**Activity**.
Lines that contain the string "prezzo" are the ones to list; copy all of them from the records.

───── Exercise data ─────

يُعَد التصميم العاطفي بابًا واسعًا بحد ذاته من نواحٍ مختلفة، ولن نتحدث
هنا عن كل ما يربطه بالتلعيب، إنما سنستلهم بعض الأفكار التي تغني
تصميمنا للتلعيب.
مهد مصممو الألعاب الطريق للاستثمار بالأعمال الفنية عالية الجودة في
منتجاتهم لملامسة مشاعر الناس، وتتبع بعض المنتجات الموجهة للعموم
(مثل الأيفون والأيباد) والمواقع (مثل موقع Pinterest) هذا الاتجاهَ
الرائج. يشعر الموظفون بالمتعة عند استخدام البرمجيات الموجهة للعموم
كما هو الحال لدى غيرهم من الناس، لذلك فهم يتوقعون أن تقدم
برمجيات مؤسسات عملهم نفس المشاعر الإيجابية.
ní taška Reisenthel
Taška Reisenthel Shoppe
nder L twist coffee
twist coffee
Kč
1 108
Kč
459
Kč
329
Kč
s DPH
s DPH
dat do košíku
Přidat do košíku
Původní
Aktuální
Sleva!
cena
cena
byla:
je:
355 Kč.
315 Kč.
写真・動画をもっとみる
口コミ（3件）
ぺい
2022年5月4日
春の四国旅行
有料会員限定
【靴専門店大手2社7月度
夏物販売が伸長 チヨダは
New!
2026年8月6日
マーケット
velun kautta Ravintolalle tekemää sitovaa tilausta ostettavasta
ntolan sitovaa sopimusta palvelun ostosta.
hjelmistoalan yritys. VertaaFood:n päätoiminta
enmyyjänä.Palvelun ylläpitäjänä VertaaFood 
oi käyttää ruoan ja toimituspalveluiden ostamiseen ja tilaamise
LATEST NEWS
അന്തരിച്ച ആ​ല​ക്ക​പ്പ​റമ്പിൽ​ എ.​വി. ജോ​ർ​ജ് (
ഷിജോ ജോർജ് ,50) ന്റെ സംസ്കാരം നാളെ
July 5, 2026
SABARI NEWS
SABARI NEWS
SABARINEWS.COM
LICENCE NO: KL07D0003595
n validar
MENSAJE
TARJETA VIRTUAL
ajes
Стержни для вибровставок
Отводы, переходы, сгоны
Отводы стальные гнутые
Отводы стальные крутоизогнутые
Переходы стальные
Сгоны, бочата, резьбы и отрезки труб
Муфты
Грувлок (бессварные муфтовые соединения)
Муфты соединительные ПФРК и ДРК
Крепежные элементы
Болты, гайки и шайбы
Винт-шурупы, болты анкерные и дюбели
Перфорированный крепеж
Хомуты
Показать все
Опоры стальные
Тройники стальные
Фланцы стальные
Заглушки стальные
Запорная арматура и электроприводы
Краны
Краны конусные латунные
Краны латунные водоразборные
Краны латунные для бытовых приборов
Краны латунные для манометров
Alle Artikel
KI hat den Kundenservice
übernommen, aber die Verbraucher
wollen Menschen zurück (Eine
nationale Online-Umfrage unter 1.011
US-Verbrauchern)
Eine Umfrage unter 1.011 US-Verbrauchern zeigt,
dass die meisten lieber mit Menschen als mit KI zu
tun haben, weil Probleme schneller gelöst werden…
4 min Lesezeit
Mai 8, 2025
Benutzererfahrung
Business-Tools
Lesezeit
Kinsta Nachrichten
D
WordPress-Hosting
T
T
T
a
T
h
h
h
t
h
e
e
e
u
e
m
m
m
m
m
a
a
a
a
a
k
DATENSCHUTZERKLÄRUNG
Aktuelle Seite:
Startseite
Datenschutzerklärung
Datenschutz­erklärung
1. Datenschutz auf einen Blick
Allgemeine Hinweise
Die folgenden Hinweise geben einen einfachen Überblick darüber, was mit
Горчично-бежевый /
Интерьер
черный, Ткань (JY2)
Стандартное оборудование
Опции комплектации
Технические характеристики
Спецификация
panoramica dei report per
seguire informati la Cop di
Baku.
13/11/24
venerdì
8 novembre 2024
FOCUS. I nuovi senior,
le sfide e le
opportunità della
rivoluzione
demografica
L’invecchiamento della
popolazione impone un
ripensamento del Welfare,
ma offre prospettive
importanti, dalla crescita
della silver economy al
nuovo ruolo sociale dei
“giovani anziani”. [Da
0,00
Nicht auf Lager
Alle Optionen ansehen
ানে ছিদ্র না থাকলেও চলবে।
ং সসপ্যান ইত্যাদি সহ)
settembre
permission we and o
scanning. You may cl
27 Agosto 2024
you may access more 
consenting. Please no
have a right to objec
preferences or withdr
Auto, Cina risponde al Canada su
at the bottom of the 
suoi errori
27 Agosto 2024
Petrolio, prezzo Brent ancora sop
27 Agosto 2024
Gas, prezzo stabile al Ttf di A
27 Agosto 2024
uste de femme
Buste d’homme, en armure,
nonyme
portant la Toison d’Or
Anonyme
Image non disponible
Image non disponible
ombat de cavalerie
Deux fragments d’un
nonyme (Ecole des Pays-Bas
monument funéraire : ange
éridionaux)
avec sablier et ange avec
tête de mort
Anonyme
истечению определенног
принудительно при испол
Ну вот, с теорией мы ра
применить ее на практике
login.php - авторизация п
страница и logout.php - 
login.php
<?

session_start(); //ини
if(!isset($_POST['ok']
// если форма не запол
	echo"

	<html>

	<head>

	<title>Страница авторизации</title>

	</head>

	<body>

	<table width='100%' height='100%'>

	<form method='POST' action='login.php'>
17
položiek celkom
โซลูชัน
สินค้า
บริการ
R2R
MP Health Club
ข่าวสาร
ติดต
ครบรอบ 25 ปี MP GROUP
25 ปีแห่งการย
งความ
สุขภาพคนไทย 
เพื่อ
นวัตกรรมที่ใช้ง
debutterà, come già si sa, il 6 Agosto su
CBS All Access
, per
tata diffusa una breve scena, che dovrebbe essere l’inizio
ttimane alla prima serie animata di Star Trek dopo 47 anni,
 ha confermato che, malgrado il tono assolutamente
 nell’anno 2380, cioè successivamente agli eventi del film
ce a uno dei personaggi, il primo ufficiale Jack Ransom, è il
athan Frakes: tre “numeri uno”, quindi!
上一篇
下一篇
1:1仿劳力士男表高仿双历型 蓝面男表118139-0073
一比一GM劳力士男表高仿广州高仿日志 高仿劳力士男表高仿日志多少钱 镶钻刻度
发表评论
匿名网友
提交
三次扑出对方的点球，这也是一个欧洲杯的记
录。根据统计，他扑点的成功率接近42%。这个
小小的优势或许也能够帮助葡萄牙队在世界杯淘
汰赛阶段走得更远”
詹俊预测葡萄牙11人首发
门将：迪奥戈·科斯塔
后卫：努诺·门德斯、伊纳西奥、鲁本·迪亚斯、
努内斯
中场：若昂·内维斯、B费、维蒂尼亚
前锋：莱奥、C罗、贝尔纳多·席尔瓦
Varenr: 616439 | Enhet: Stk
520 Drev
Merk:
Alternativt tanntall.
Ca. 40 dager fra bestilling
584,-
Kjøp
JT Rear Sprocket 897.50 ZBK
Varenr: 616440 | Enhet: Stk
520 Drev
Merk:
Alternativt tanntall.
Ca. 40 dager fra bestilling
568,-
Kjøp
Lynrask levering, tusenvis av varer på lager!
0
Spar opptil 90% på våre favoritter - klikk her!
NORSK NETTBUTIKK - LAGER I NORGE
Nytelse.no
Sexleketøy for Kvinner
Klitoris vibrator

─────

**Completed exercise**.
Petrolio, prezzo Brent ancora sop
Gas, prezzo stabile al Ttf di A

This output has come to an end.